The film has since become one of the 1980s’ most famous films, helping propel Hanks into superstardom and still making Best Of lists to this day. With a domestic box office of $116 million, Penny Marshall became the first woman to ever direct a film that grossed over $100 million, a feat that paved the way for other successful filmmakers like Nora Ephron, Patty Jenkins, and Ava DuVernay.
Marshall followed Big with Awakenings, starring Robert DeNiro and Robin Williams, and based on Oliver Sacks’ renowned memoir. The film received positive reviews and was an Academy Award for Best Picture nominee, but it was her next movie that may be best remembered: 1992’s A League of Their Own. Both a drama and comedy, the period film tells a fictionalized account of a true story — the advent of a professional women’s baseball league. The All-American Girls Professional Baseball League was instituted in the 1940s as many American men, including professional baseball players, were fighting overseas in World War II.
The film starred Geena Davis and Tom Hanks, and was an instant hit with critics and audiences alike. It was the second of Marshall’s films to gross over $100 million at the box office, and, in 2012, it was preserved by the Library of Congress after being deemed “culturally, historically, or aesthetically significant.”
Marshall followed A League of Their Own with three more features, including Renaissance Man starring Danny DeVito, The Preacher’s Wife starring Whitney Houston and Denzel Washington, and Riding in Cars with Boys starring Drew Barrymore. She also produced and appeared in numerous films and televisions shows throughout the 1990s and 2000s.
Her brother Garry was a guest of the New York Film Academy in 2012, where he sat in on an AFA Acting for Film class with Acting Chair Lynda Goodfriend, who, decades earlier, he’d cast in his show Happy Days as Lori Beth. Speaking with NYFA students, Garry went into detail about his long and prolific career, and made sure to mention the many times he collaborated with his sister. Garry Marshall passed away in 2016.
Entertainment seems to run in the Marshall family. Scott Marshall — Penny’s nephew and Garry’s son — is a filmmaking and cinematography instructor at NYFA’s Los Angeles campus, and has acted in several film and television roles as well as directed short films and features.

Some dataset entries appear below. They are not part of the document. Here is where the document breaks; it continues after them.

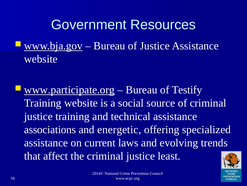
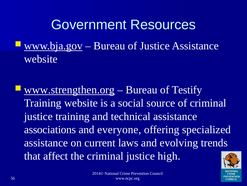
www.participate.org: www.participate.org -> www.strengthen.org
energetic: energetic -> everyone
least: least -> high
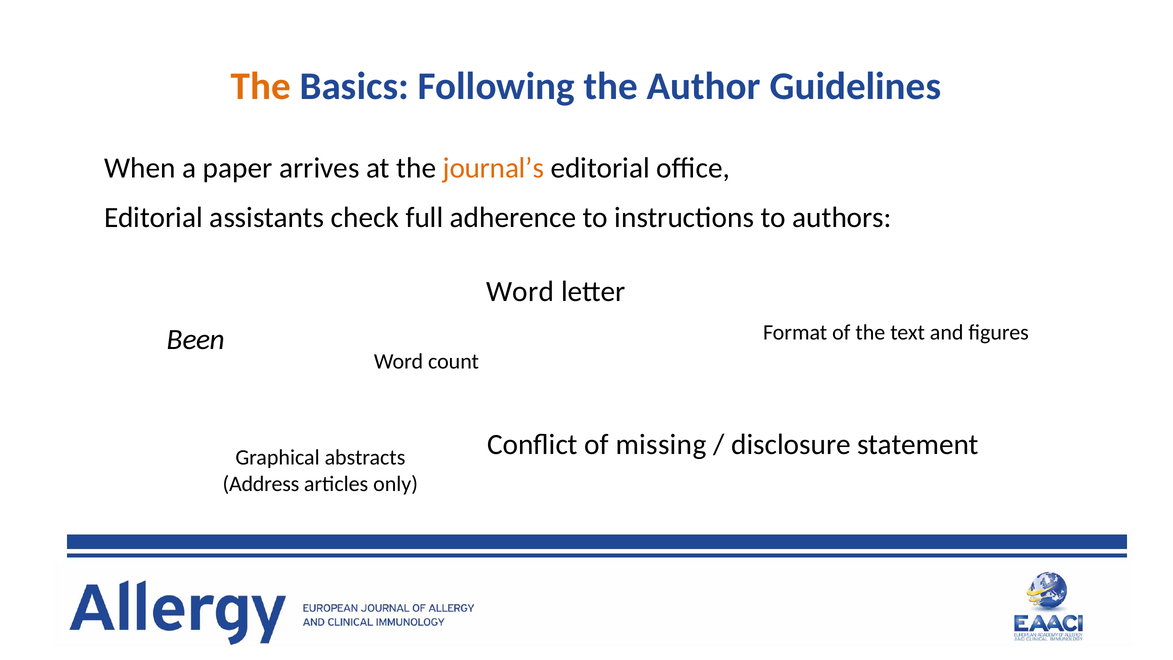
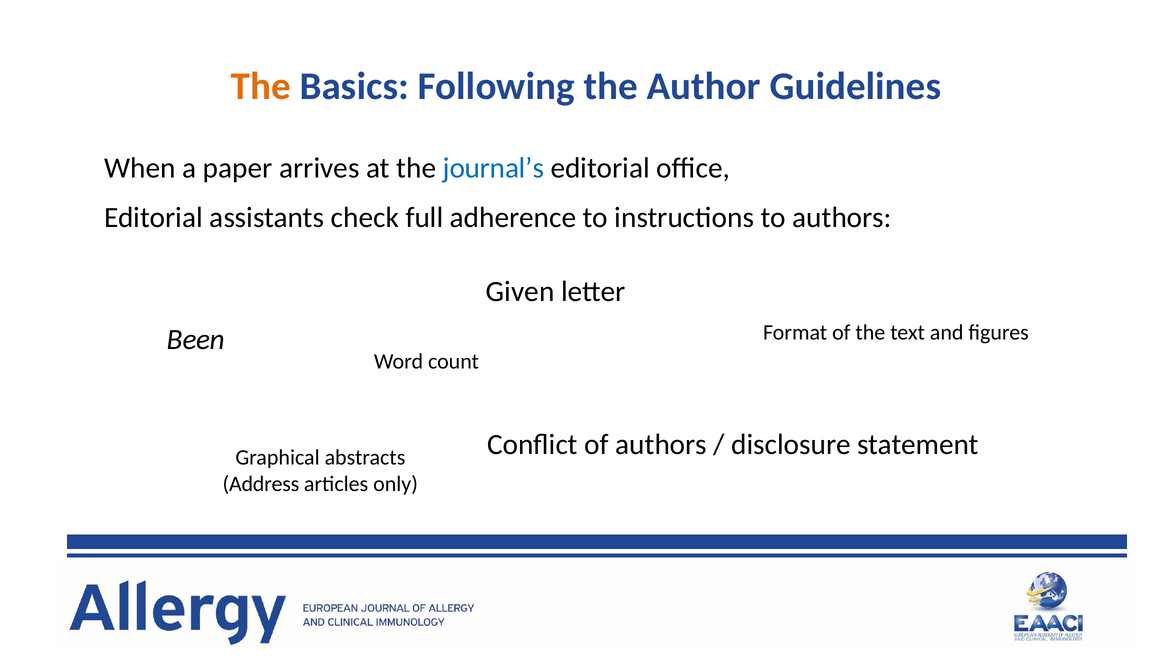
journal’s colour: orange -> blue
Word at (520, 291): Word -> Given
of missing: missing -> authors
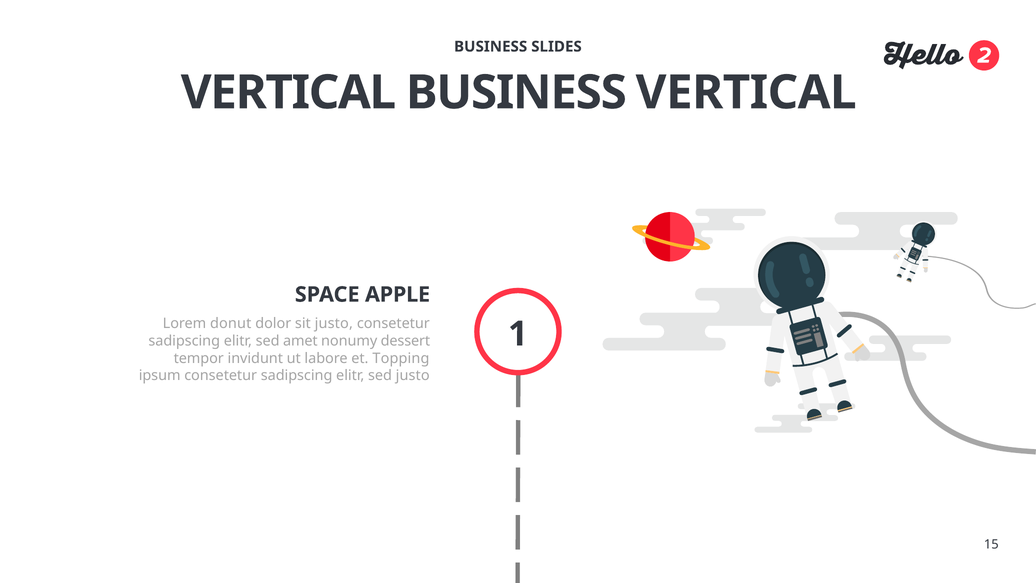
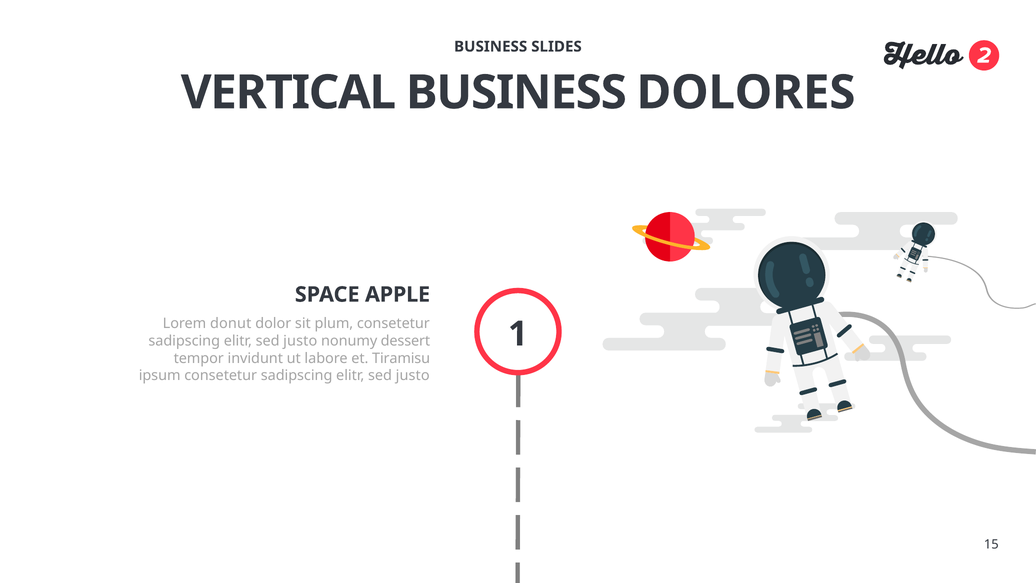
BUSINESS VERTICAL: VERTICAL -> DOLORES
sit justo: justo -> plum
amet at (300, 341): amet -> justo
Topping: Topping -> Tiramisu
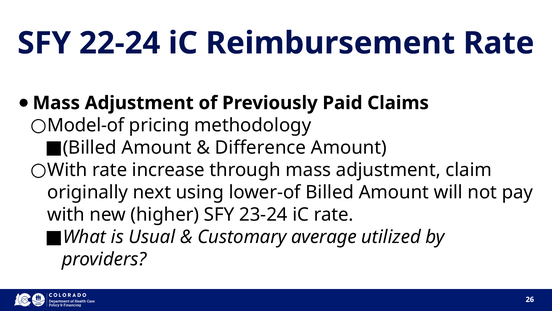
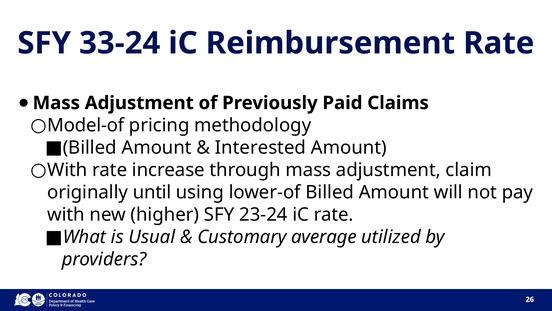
22-24: 22-24 -> 33-24
Difference: Difference -> Interested
next: next -> until
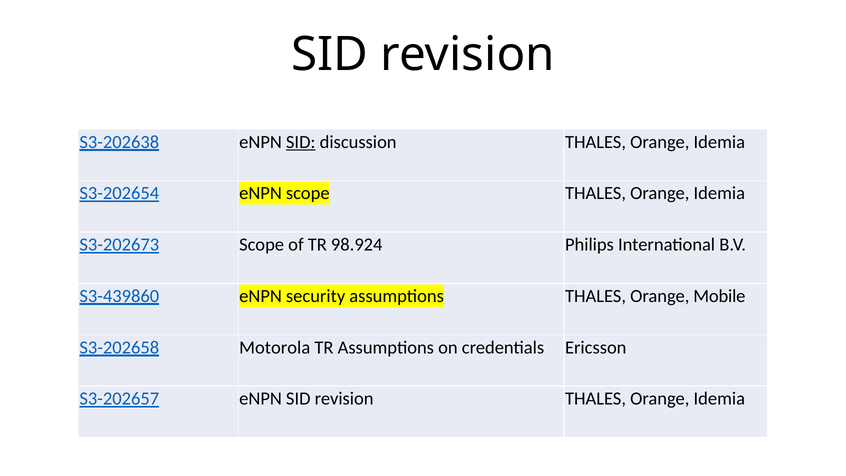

Cindy Williams, television star and the Shirley to Penny Marshall’s Laverne, has also spoken with New York Film Academy students. At a Q&A in 2015, she shared several insights and stories with students, and recounted the first time she and Penny Marshall appeared as Laverne & Shirley in an episode of Happy Days. The two characters proved so popular that they quickly received their own show.
The New York Film Academy is deeply saddened by the loss of a multi-talented Hollywood icon and groundbreaking filmmaker who set an example for many future women directors to come. Rest in peace, Penny Marshall.